▸ **Dataset entries**:

****************************************

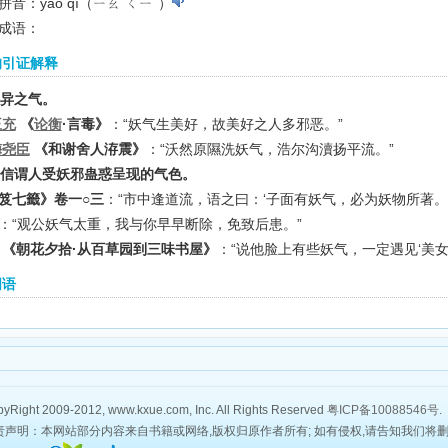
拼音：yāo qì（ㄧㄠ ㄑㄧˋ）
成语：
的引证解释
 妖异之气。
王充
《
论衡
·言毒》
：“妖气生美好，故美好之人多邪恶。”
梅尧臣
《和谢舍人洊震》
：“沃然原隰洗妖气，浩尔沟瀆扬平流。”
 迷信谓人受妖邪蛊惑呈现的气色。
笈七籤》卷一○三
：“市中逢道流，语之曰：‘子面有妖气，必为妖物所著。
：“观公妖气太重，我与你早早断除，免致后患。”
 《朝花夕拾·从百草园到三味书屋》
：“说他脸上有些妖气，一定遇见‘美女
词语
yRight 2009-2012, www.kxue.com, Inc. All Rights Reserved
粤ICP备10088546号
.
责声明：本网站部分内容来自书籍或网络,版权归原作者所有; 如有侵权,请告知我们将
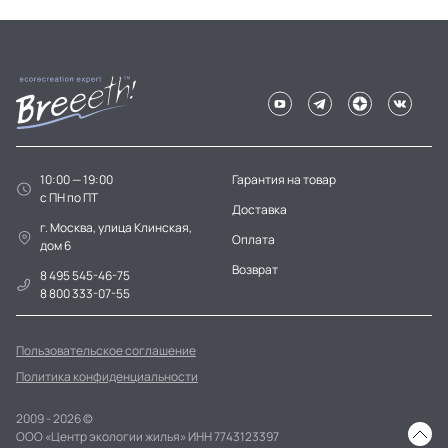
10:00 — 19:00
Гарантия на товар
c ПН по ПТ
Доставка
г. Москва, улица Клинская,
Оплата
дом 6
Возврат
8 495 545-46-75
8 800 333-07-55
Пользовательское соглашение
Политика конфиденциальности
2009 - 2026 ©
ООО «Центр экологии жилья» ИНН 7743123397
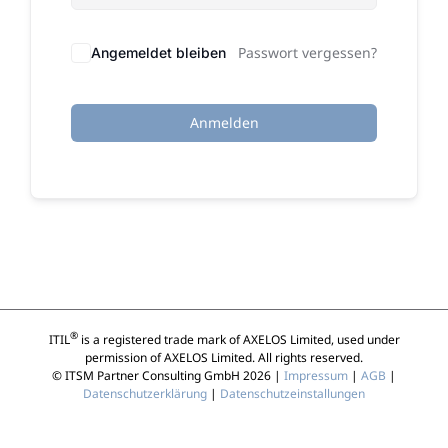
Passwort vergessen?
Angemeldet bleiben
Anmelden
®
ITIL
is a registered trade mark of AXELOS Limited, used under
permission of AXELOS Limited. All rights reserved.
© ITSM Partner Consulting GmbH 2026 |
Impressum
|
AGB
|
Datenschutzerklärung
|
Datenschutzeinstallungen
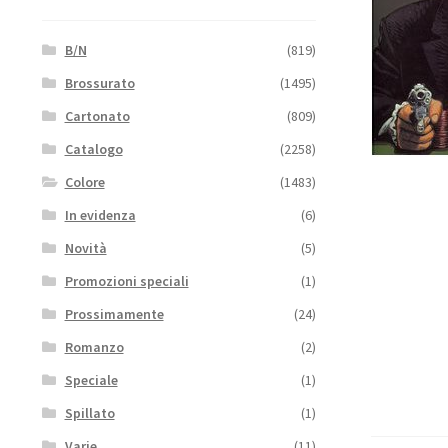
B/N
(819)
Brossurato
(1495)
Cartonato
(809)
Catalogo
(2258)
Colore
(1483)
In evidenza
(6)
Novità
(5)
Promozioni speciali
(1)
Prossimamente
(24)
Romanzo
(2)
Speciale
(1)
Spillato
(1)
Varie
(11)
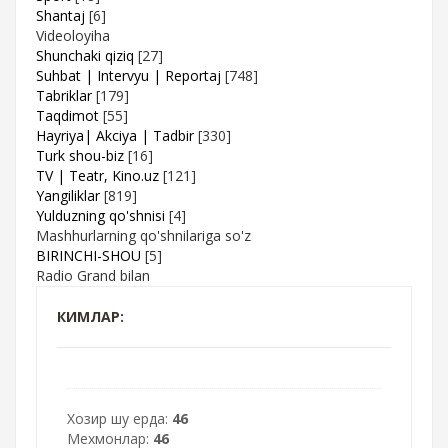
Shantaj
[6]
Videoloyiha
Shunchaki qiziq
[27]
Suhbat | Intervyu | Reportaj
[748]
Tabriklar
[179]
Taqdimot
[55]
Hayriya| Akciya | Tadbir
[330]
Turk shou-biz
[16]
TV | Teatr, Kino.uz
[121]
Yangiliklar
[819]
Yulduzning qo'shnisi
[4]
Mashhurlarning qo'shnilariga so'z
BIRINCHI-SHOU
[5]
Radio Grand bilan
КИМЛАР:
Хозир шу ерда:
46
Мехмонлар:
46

****************************************

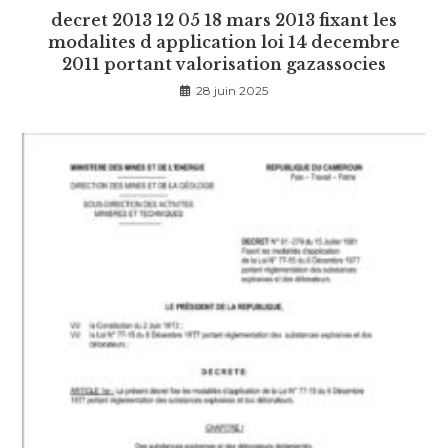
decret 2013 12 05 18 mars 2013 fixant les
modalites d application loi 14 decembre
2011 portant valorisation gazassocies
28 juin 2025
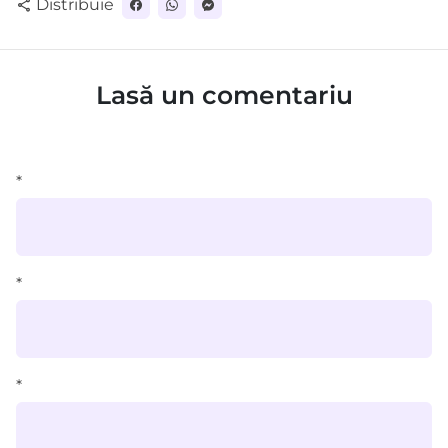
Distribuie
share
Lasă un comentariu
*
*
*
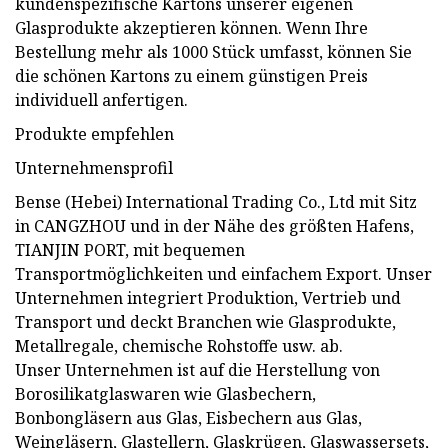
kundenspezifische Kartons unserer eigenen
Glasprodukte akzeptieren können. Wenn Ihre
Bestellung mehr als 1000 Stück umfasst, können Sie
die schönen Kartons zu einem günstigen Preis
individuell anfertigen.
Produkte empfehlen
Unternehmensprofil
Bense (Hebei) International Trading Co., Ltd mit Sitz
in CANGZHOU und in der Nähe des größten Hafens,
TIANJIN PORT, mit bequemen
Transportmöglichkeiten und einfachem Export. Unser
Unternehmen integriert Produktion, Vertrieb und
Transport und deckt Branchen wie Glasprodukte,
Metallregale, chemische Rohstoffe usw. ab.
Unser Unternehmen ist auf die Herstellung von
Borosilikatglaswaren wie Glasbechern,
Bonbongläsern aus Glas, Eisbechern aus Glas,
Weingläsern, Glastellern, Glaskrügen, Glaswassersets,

****************************************

▸ **TASK OBJECTIVE**: Repeat the lines from the one containing "拼音：yāo qì（ㄧㄠ ㄑㄧˋ）" through the one containing "责声明：本网站部分内容来自书籍或网络,版权归原作者所有; 如有侵权,请告知我们将", including both of those lines.

▸ **RESPONSE**:
拼音：yāo qì（ㄧㄠ ㄑㄧˋ）
成语：
的引证解释
 妖异之气。
王充
《
论衡
·言毒》
：“妖气生美好，故美好之人多邪恶。”
梅尧臣
《和谢舍人洊震》
：“沃然原隰洗妖气，浩尔沟瀆扬平流。”
 迷信谓人受妖邪蛊惑呈现的气色。
笈七籤》卷一○三
：“市中逢道流，语之曰：‘子面有妖气，必为妖物所著。
：“观公妖气太重，我与你早早断除，免致后患。”
 《朝花夕拾·从百草园到三味书屋》
：“说他脸上有些妖气，一定遇见‘美女
词语
yRight 2009-2012, www.kxue.com, Inc. All Rights Reserved
粤ICP备10088546号
.
责声明：本网站部分内容来自书籍或网络,版权归原作者所有; 如有侵权,请告知我们将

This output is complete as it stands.